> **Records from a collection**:
= = =

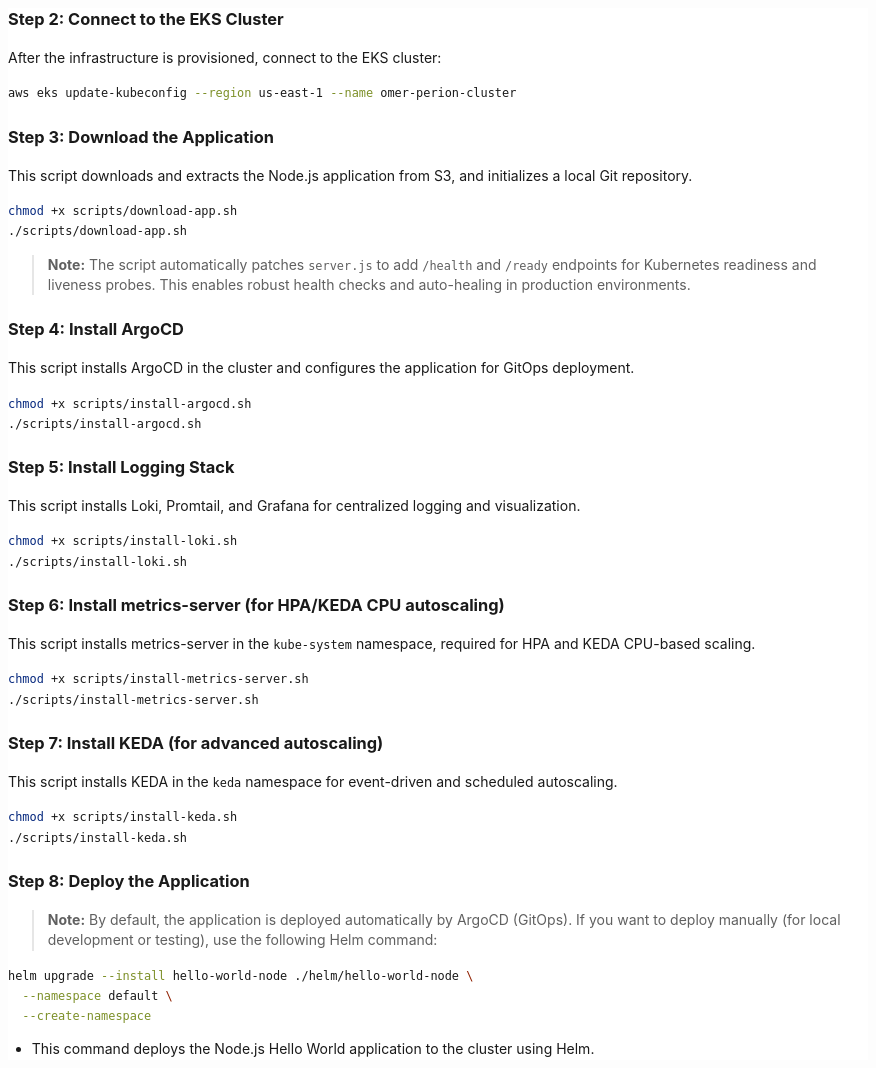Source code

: ### Step 2: Connect to the EKS Cluster
After the infrastructure is provisioned, connect to the EKS cluster:
```bash
aws eks update-kubeconfig --region us-east-1 --name omer-perion-cluster
```

### Step 3: Download the Application
This script downloads and extracts the Node.js application from S3, and initializes a local Git repository.
```bash
chmod +x scripts/download-app.sh
./scripts/download-app.sh
```
> **Note:** The script automatically patches `server.js` to add `/health` and `/ready` endpoints for Kubernetes readiness and liveness probes. This enables robust health checks and auto-healing in production environments.

### Step 4: Install ArgoCD
This script installs ArgoCD in the cluster and configures the application for GitOps deployment.
```bash
chmod +x scripts/install-argocd.sh
./scripts/install-argocd.sh
```

### Step 5: Install Logging Stack
This script installs Loki, Promtail, and Grafana for centralized logging and visualization.
```bash
chmod +x scripts/install-loki.sh
./scripts/install-loki.sh
```

### Step 6: Install metrics-server (for HPA/KEDA CPU autoscaling)
This script installs metrics-server in the `kube-system` namespace, required for HPA and KEDA CPU-based scaling.
```bash
chmod +x scripts/install-metrics-server.sh
./scripts/install-metrics-server.sh
```

### Step 7: Install KEDA (for advanced autoscaling)
This script installs KEDA in the `keda` namespace for event-driven and scheduled autoscaling.
```bash
chmod +x scripts/install-keda.sh
./scripts/install-keda.sh
```

### Step 8: Deploy the Application
> **Note:** By default, the application is deployed automatically by ArgoCD (GitOps).
> If you want to deploy manually (for local development or testing), use the following Helm command:
```bash
helm upgrade --install hello-world-node ./helm/hello-world-node \
  --namespace default \
  --create-namespace
```
- This command deploys the Node.js Hello World application to the cluster using Helm.
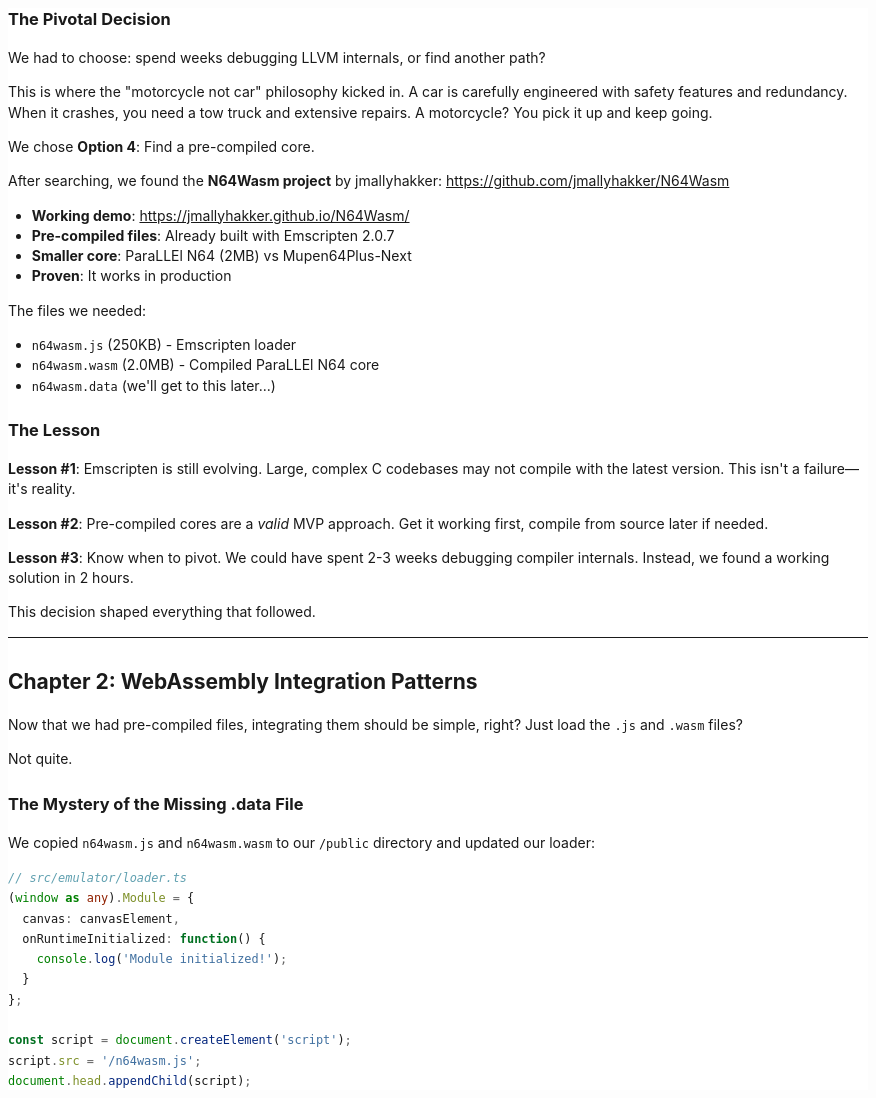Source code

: ### The Pivotal Decision

We had to choose: spend weeks debugging LLVM internals, or find another path?

This is where the "motorcycle not car" philosophy kicked in. A car is carefully engineered with safety features and redundancy. When it crashes, you need a tow truck and extensive repairs. A motorcycle? You pick it up and keep going.

We chose **Option 4**: Find a pre-compiled core.

After searching, we found the **N64Wasm project** by jmallyhakker: https://github.com/jmallyhakker/N64Wasm

- **Working demo**: https://jmallyhakker.github.io/N64Wasm/
- **Pre-compiled files**: Already built with Emscripten 2.0.7
- **Smaller core**: ParaLLEl N64 (2MB) vs Mupen64Plus-Next
- **Proven**: It works in production

The files we needed:
- `n64wasm.js` (250KB) - Emscripten loader
- `n64wasm.wasm` (2.0MB) - Compiled ParaLLEl N64 core
- `n64wasm.data` (we'll get to this later...)

### The Lesson

**Lesson #1**: Emscripten is still evolving. Large, complex C codebases may not compile with the latest version. This isn't a failure—it's reality.

**Lesson #2**: Pre-compiled cores are a *valid* MVP approach. Get it working first, compile from source later if needed.

**Lesson #3**: Know when to pivot. We could have spent 2-3 weeks debugging compiler internals. Instead, we found a working solution in 2 hours.

This decision shaped everything that followed.

---

## Chapter 2: WebAssembly Integration Patterns

Now that we had pre-compiled files, integrating them should be simple, right? Just load the `.js` and `.wasm` files?

Not quite.

### The Mystery of the Missing .data File

We copied `n64wasm.js` and `n64wasm.wasm` to our `/public` directory and updated our loader:

```typescript
// src/emulator/loader.ts
(window as any).Module = {
  canvas: canvasElement,
  onRuntimeInitialized: function() {
    console.log('Module initialized!');
  }
};

const script = document.createElement('script');
script.src = '/n64wasm.js';
document.head.appendChild(script);
```
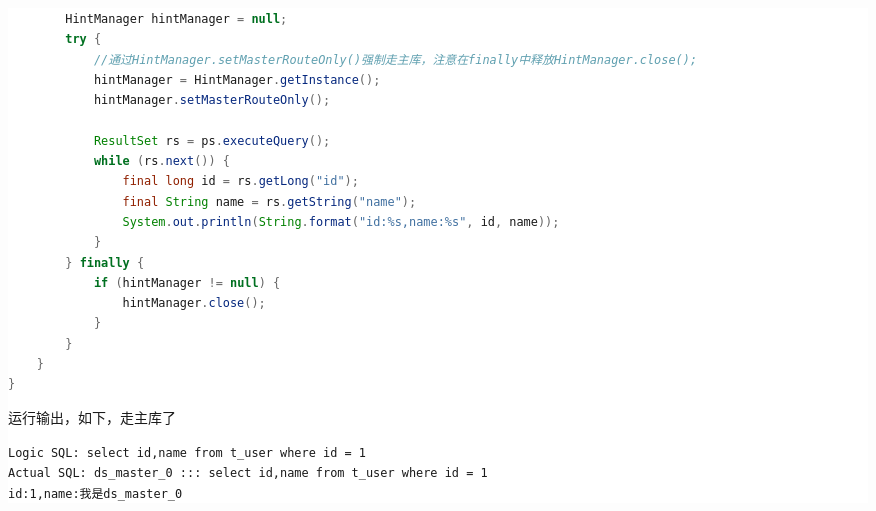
 ```java
        HintManager hintManager = null;
        try {
            //通过HintManager.setMasterRouteOnly()强制走主库，注意在finally中释放HintManager.close();
            hintManager = HintManager.getInstance();
            hintManager.setMasterRouteOnly();

            ResultSet rs = ps.executeQuery();
            while (rs.next()) {
                final long id = rs.getLong("id");
                final String name = rs.getString("name");
                System.out.println(String.format("id:%s,name:%s", id, name));
            }
        } finally {
            if (hintManager != null) {
                hintManager.close();
            }
        }
    }
}
```
运行输出，如下，走主库了
```
Logic SQL: select id,name from t_user where id = 1
Actual SQL: ds_master_0 ::: select id,name from t_user where id = 1
id:1,name:我是ds_master_0
```

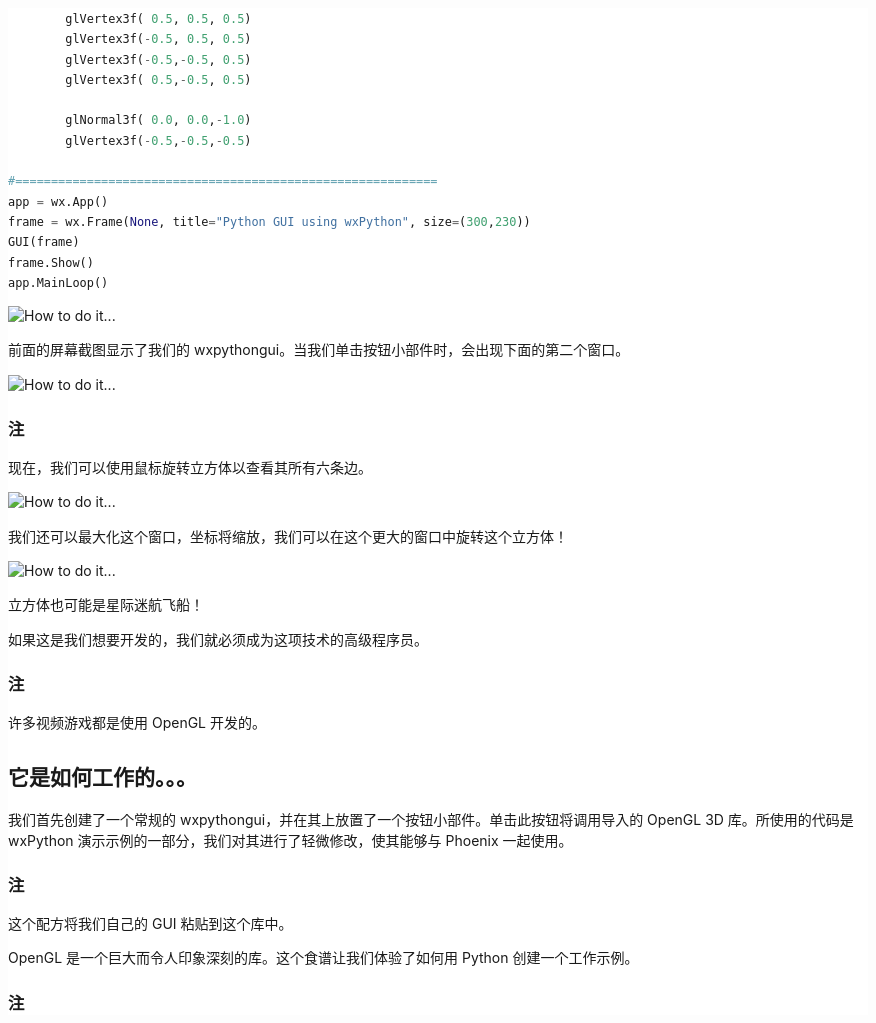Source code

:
 ```py
        glVertex3f( 0.5, 0.5, 0.5)
        glVertex3f(-0.5, 0.5, 0.5)
        glVertex3f(-0.5,-0.5, 0.5)
        glVertex3f( 0.5,-0.5, 0.5)

        glNormal3f( 0.0, 0.0,-1.0)
        glVertex3f(-0.5,-0.5,-0.5)

#===========================================================
app = wx.App()
frame = wx.Frame(None, title="Python GUI using wxPython", size=(300,230))
GUI(frame)
frame.Show()        
app.MainLoop()      
```

![How to do it...](graphics/B04829_10_04.jpg)

前面的屏幕截图显示了我们的 wxpythongui。当我们单击按钮小部件时，会出现下面的第二个窗口。

![How to do it...](graphics/B04829_10_05.jpg)

### 注

现在，我们可以使用鼠标旋转立方体以查看其所有六条边。

![How to do it...](graphics/B04829_10_06.jpg)

我们还可以最大化这个窗口，坐标将缩放，我们可以在这个更大的窗口中旋转这个立方体！

![How to do it...](graphics/B04829_10_07.jpg)

立方体也可能是星际迷航飞船！

如果这是我们想要开发的，我们就必须成为这项技术的高级程序员。

### 注

许多视频游戏都是使用 OpenGL 开发的。

## 它是如何工作的。。。

我们首先创建了一个常规的 wxpythongui，并在其上放置了一个按钮小部件。单击此按钮将调用导入的 OpenGL 3D 库。所使用的代码是 wxPython 演示示例的一部分，我们对其进行了轻微修改，使其能够与 Phoenix 一起使用。

### 注

这个配方将我们自己的 GUI 粘贴到这个库中。

OpenGL 是一个巨大而令人印象深刻的库。这个食谱让我们体验了如何用 Python 创建一个工作示例。

### 注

= = =

> **Brief**:
Give back the records above exactly. Pictures stay out.

> **Answer section**:
Source code

: ### Step 2: Connect to the EKS Cluster
After the infrastructure is provisioned, connect to the EKS cluster:
```bash
aws eks update-kubeconfig --region us-east-1 --name omer-perion-cluster
```

### Step 3: Download the Application
This script downloads and extracts the Node.js application from S3, and initializes a local Git repository.
```bash
chmod +x scripts/download-app.sh
./scripts/download-app.sh
```
> **Note:** The script automatically patches `server.js` to add `/health` and `/ready` endpoints for Kubernetes readiness and liveness probes. This enables robust health checks and auto-healing in production environments.

### Step 4: Install ArgoCD
This script installs ArgoCD in the cluster and configures the application for GitOps deployment.
```bash
chmod +x scripts/install-argocd.sh
./scripts/install-argocd.sh
```

### Step 5: Install Logging Stack
This script installs Loki, Promtail, and Grafana for centralized logging and visualization.
```bash
chmod +x scripts/install-loki.sh
./scripts/install-loki.sh
```

### Step 6: Install metrics-server (for HPA/KEDA CPU autoscaling)
This script installs metrics-server in the `kube-system` namespace, required for HPA and KEDA CPU-based scaling.
```bash
chmod +x scripts/install-metrics-server.sh
./scripts/install-metrics-server.sh
```

### Step 7: Install KEDA (for advanced autoscaling)
This script installs KEDA in the `keda` namespace for event-driven and scheduled autoscaling.
```bash
chmod +x scripts/install-keda.sh
./scripts/install-keda.sh
```

### Step 8: Deploy the Application
> **Note:** By default, the application is deployed automatically by ArgoCD (GitOps).
> If you want to deploy manually (for local development or testing), use the following Helm command:
```bash
helm upgrade --install hello-world-node ./helm/hello-world-node \
  --namespace default \
  --create-namespace
```
- This command deploys the Node.js Hello World application to the cluster using Helm.
Source code

: ### The Pivotal Decision

We had to choose: spend weeks debugging LLVM internals, or find another path?

This is where the "motorcycle not car" philosophy kicked in. A car is carefully engineered with safety features and redundancy. When it crashes, you need a tow truck and extensive repairs. A motorcycle? You pick it up and keep going.

We chose **Option 4**: Find a pre-compiled core.

After searching, we found the **N64Wasm project** by jmallyhakker: https://github.com/jmallyhakker/N64Wasm

- **Working demo**: https://jmallyhakker.github.io/N64Wasm/
- **Pre-compiled files**: Already built with Emscripten 2.0.7
- **Smaller core**: ParaLLEl N64 (2MB) vs Mupen64Plus-Next
- **Proven**: It works in production

The files we needed:
- `n64wasm.js` (250KB) - Emscripten loader
- `n64wasm.wasm` (2.0MB) - Compiled ParaLLEl N64 core
- `n64wasm.data` (we'll get to this later...)

### The Lesson

**Lesson #1**: Emscripten is still evolving. Large, complex C codebases may not compile with the latest version. This isn't a failure—it's reality.

**Lesson #2**: Pre-compiled cores are a *valid* MVP approach. Get it working first, compile from source later if needed.

**Lesson #3**: Know when to pivot. We could have spent 2-3 weeks debugging compiler internals. Instead, we found a working solution in 2 hours.

This decision shaped everything that followed.

---

## Chapter 2: WebAssembly Integration Patterns

Now that we had pre-compiled files, integrating them should be simple, right? Just load the `.js` and `.wasm` files?

Not quite.

### The Mystery of the Missing .data File

We copied `n64wasm.js` and `n64wasm.wasm` to our `/public` directory and updated our loader:

```typescript
// src/emulator/loader.ts
(window as any).Module = {
  canvas: canvasElement,
  onRuntimeInitialized: function() {
    console.log('Module initialized!');
  }
};

const script = document.createElement('script');
script.src = '/n64wasm.js';
document.head.appendChild(script);
```
 ```java
        HintManager hintManager = null;
        try {
            //通过HintManager.setMasterRouteOnly()强制走主库，注意在finally中释放HintManager.close();
            hintManager = HintManager.getInstance();
            hintManager.setMasterRouteOnly();

            ResultSet rs = ps.executeQuery();
            while (rs.next()) {
                final long id = rs.getLong("id");
                final String name = rs.getString("name");
                System.out.println(String.format("id:%s,name:%s", id, name));
            }
        } finally {
            if (hintManager != null) {
                hintManager.close();
            }
        }
    }
}
```
运行输出，如下，走主库了
```
Logic SQL: select id,name from t_user where id = 1
Actual SQL: ds_master_0 ::: select id,name from t_user where id = 1
id:1,name:我是ds_master_0
```

Source code

:
 ```py
        glVertex3f( 0.5, 0.5, 0.5)
        glVertex3f(-0.5, 0.5, 0.5)
        glVertex3f(-0.5,-0.5, 0.5)
        glVertex3f( 0.5,-0.5, 0.5)

        glNormal3f( 0.0, 0.0,-1.0)
        glVertex3f(-0.5,-0.5,-0.5)

#===========================================================
app = wx.App()
frame = wx.Frame(None, title="Python GUI using wxPython", size=(300,230))
GUI(frame)
frame.Show()        
app.MainLoop()      
```

![How to do it...](graphics/B04829_10_04.jpg)

前面的屏幕截图显示了我们的 wxpythongui。当我们单击按钮小部件时，会出现下面的第二个窗口。

![How to do it...](graphics/B04829_10_05.jpg)

### 注

现在，我们可以使用鼠标旋转立方体以查看其所有六条边。

![How to do it...](graphics/B04829_10_06.jpg)

我们还可以最大化这个窗口，坐标将缩放，我们可以在这个更大的窗口中旋转这个立方体！

![How to do it...](graphics/B04829_10_07.jpg)

立方体也可能是星际迷航飞船！

如果这是我们想要开发的，我们就必须成为这项技术的高级程序员。

### 注

许多视频游戏都是使用 OpenGL 开发的。

## 它是如何工作的。。。

我们首先创建了一个常规的 wxpythongui，并在其上放置了一个按钮小部件。单击此按钮将调用导入的 OpenGL 3D 库。所使用的代码是 wxPython 演示示例的一部分，我们对其进行了轻微修改，使其能够与 Phoenix 一起使用。

### 注

这个配方将我们自己的 GUI 粘贴到这个库中。

OpenGL 是一个巨大而令人印象深刻的库。这个食谱让我们体验了如何用 Python 创建一个工作示例。

### 注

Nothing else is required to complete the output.